Amathematician and physician, Girolamo or Geronimo Cardano lived a turbulent personal and professional life, and became embroiled in a conflict over cubic equations so full of drama and surprises that it sounds more like a movie script than an incident from the history of mathematics. He was also one of the first mathematicians to conceive the idea that negative numbers have square roots, but lacked the conceptual framework for understanding these imaginary numbers.
Born in Pavia, Italy, on September 24, 1501, Cardano was the illegitimate son of Fazio Cardano and Chiara Micheri. The father was a successful lawyer and friend of Leonard da Vinci (1452-1519), but the fact that his parents did not marry until after his birth—and the father did not begin living with the family until Cardano was seven years old—provided a constant source of stigma for the young Cardano.
Cardano studied mathematics, astrology, and the classics at the University of Pavia, and went on to earn his doctorate in medicine there in 1526. He then began his medical practice in Saccolongo, a town near Padua, and in 1531 married Lucia Bandareni, with whom he had two sons and a daughter. Cardano supplemented his income by teaching mathematics at a school in Milan from 1534 to 1536, but soon his medical practice had become so successful that he was able to devote himself fully to it. His interest in mathematics continued for the rest of his life, however, and in his first mathematical work, Practica arithmetice et mensurandi singularis (1539), he proved himself adept at solving cubic equations.
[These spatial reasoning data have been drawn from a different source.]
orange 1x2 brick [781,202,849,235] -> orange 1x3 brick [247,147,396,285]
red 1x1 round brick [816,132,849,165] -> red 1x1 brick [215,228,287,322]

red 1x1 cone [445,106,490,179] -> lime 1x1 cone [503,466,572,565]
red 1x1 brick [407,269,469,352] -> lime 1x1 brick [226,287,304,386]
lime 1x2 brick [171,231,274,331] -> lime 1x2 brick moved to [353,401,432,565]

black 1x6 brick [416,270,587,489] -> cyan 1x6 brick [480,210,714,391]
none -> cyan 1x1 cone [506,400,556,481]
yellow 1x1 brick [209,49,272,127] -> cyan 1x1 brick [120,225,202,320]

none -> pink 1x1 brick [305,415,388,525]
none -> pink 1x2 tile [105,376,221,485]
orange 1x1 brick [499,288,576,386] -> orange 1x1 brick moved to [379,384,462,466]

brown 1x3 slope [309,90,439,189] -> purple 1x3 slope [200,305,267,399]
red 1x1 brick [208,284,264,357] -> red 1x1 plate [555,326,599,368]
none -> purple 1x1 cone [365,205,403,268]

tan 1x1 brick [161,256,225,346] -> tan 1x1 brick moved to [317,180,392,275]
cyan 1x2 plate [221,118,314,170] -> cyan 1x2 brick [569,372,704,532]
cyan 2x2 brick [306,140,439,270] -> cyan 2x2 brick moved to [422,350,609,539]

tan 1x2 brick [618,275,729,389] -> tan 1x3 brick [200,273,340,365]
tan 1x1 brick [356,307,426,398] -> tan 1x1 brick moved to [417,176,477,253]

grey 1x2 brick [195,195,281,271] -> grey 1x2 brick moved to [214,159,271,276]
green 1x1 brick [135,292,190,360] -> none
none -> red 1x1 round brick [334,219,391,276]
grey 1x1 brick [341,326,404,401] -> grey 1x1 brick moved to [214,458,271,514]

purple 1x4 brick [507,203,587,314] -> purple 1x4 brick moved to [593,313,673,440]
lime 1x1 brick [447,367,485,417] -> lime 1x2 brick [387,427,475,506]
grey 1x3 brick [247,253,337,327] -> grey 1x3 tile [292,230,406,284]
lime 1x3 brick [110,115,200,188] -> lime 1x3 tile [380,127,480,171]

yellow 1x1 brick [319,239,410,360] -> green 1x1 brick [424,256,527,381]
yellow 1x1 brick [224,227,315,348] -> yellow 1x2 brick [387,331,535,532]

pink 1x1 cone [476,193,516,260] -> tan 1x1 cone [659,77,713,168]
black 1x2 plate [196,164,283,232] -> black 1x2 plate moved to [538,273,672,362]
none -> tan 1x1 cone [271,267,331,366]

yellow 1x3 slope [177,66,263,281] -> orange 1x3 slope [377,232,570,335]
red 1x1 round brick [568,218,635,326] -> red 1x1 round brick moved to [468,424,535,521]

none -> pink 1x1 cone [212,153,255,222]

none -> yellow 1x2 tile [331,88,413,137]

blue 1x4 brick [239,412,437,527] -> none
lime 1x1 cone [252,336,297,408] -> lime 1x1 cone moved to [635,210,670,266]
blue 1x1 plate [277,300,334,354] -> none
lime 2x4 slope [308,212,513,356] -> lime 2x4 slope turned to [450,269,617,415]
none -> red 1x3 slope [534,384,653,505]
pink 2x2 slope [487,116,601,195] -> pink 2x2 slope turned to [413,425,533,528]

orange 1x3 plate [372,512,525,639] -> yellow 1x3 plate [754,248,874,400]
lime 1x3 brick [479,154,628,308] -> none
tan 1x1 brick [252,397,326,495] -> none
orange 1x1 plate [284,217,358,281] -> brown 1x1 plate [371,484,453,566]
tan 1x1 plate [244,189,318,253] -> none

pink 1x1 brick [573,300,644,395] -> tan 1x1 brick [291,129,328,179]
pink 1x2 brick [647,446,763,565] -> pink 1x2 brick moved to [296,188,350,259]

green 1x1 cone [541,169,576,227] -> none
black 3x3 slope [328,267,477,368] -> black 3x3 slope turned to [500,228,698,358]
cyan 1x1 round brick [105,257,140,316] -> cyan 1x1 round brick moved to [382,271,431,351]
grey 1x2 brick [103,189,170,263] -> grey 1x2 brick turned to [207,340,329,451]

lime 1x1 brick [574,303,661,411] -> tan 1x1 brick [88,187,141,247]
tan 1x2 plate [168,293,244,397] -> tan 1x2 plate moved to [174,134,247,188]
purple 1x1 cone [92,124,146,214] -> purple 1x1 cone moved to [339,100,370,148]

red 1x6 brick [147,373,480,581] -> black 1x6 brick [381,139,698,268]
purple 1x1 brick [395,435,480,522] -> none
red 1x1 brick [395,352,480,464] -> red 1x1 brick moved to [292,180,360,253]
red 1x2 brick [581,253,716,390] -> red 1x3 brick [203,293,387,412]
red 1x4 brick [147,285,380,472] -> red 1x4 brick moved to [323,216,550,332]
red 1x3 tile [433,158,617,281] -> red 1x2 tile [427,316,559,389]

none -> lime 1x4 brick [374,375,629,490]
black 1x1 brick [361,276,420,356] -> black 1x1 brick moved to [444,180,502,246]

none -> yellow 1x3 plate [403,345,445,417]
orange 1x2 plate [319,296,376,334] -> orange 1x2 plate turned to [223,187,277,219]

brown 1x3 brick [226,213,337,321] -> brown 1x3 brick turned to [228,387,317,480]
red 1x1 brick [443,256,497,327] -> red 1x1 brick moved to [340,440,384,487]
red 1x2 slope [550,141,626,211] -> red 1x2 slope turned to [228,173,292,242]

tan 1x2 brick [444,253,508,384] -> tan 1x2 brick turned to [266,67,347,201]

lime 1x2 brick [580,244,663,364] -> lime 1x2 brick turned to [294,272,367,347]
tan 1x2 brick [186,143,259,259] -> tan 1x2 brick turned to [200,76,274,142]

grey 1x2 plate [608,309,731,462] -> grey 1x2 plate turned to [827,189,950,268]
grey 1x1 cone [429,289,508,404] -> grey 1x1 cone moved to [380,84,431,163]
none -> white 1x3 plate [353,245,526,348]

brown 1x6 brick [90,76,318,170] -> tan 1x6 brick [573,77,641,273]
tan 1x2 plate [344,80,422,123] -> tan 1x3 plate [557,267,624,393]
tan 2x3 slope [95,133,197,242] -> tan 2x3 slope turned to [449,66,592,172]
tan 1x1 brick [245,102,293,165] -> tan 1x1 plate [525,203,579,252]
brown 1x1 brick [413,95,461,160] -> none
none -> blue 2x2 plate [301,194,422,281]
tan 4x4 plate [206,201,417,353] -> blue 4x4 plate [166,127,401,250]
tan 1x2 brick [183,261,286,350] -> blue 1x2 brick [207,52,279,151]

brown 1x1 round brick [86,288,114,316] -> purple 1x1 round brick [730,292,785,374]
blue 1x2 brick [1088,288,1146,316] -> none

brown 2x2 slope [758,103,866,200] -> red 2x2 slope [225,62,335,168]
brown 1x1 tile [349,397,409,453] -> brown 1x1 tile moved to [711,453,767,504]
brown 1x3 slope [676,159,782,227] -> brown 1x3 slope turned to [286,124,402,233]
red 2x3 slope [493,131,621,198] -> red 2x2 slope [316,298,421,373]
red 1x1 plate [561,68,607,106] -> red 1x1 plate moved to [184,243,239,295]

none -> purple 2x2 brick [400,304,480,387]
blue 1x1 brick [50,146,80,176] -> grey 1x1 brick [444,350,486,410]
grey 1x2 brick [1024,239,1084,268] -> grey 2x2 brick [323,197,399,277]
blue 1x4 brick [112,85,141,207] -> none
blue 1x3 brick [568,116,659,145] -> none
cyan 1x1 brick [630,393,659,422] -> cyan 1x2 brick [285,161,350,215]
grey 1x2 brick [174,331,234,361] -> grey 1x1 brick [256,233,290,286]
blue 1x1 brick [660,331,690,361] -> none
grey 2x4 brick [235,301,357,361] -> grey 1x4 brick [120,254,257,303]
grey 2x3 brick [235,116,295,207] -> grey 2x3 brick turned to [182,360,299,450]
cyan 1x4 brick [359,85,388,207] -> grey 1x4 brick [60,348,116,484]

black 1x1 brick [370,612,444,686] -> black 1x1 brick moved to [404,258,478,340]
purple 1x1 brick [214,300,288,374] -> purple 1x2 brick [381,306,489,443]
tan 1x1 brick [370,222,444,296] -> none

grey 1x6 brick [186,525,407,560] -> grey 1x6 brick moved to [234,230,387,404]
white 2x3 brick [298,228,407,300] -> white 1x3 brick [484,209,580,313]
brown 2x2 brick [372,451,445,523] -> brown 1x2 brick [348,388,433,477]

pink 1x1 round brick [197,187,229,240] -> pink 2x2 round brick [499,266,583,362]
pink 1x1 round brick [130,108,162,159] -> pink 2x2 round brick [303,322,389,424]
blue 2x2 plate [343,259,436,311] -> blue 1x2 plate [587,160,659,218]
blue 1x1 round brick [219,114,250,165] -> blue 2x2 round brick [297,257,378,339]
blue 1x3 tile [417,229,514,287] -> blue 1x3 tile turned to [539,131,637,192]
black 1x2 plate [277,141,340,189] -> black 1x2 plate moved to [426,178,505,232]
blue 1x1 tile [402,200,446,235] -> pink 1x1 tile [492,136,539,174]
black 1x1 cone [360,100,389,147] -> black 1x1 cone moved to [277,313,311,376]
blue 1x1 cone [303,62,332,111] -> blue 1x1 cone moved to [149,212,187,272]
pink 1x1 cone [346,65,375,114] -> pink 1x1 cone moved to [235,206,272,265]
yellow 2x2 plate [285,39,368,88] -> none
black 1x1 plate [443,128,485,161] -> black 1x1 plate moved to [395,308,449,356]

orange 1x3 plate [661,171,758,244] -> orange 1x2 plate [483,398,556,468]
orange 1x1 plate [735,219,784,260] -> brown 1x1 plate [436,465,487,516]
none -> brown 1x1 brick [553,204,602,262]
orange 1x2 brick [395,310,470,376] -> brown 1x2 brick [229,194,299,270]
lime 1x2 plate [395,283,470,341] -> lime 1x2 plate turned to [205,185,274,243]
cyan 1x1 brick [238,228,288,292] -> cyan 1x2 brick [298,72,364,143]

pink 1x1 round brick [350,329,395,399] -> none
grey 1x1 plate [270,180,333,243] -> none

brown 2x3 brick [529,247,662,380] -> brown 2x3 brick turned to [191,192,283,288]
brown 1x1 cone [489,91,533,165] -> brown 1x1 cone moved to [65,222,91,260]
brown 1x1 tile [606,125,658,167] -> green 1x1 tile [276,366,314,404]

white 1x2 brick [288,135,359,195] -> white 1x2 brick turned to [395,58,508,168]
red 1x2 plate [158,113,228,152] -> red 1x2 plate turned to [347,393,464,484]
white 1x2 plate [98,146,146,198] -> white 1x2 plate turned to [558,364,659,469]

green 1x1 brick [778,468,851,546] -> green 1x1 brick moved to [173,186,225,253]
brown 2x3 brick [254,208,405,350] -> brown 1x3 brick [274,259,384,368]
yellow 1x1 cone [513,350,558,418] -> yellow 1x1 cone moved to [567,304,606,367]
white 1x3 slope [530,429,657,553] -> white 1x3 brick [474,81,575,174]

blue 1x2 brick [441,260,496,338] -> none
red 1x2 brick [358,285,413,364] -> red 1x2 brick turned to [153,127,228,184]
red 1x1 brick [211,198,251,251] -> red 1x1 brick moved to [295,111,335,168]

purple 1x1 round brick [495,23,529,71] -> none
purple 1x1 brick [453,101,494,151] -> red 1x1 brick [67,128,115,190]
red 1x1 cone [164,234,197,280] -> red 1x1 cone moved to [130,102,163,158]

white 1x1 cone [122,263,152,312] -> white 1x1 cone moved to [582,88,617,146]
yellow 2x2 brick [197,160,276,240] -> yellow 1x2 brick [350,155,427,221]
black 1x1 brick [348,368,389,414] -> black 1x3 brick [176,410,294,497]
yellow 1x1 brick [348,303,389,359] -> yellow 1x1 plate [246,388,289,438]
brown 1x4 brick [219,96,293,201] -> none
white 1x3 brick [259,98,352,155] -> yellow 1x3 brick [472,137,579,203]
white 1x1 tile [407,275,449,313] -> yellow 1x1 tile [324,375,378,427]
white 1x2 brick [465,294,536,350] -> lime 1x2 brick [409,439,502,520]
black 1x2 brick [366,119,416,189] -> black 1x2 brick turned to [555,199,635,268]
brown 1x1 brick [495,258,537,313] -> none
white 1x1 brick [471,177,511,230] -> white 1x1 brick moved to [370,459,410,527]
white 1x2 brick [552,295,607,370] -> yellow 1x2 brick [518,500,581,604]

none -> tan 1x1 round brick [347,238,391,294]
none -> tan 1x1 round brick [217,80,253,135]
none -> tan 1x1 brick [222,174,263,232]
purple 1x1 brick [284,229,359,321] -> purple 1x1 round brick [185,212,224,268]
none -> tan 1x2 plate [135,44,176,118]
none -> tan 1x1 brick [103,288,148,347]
His interest in the latter led Cardano into a fascinating entanglement with Nicolò Fontana, a.k.a. Tartaglia (1499-1557). Tartaglia had solved even more difficult cubic equations than those in Practica arithmetice, but refused to explain how he had done so, yet after much pressure from Cardano, he agreed to share his secret—provided that Cardano would not pass it on to anyone until Tartaglia had published it. Soon afterward, however, Cardano took as his servant a promising young mathematician, Ludovico Ferrari (1522-1565), and shared Tartaglia's methods with him. Ferrari had learned how to solve a type of cubic equation called a "depressed cubic," which lacks a second-power term, and the two men discovered a method for reducing any generalized cubic equation to a depressed cubic. With the use of Tartaglia's methods, they could solve the equation.
They could not share this information with the mathematical community, however, because Tartaglia had yet to publish his method, and the prospects of him doing so any time soon appeared dim. It so happened, however, that in 1534 Cardano and Ferrari were examining the papers of the late Sciopione dal Ferro (1465-1526) when they discovered that he had solved the depressed cubic equation two decades earlier. Practically on his deathbed, dal Ferro had explained the secret to his student, Antonio Fior, who later foolishly challenged Tartaglia to a mathematical contest. As a result, Tartaglia had been able to discover the method that he later claimed as his own.
In 1545, Cardano—who reasoned that he was no longer under any obligation to Tartaglia—published his findings in his Ars magna. Tartaglia was incensed, and began a letter-writing campaign against Cardano, which coincided with a series of other misfortunes spanning nearly two decades in the latter's life: in 1546, his wife died; in 1560, his son Giambattista was executed for murdering his own wife; in 1565, Ferrari died of poisoning; and in 1570, Cardano was accused of heresy by the Inquisition. The charge, that he had claimed astrological causes and not divine intervention as the force behind events in the life of Jesus Christ, was enough to land him in jail. He was released upon agreeing to stop teaching, and only in 1573, when Pope Gregory XIII granted him a lifetime pension, did his world return to some semblance of normalcy.
Cardano had only a few years left, but even in the midst of the turmoil resulting from the heresy charge, he had revised his Ars magna by adding a section on what are now known as imaginary numbers. He did not recognize them as such, however, and regarded them as a mere mathematical novelty. He died in Rome on September 21, 1576.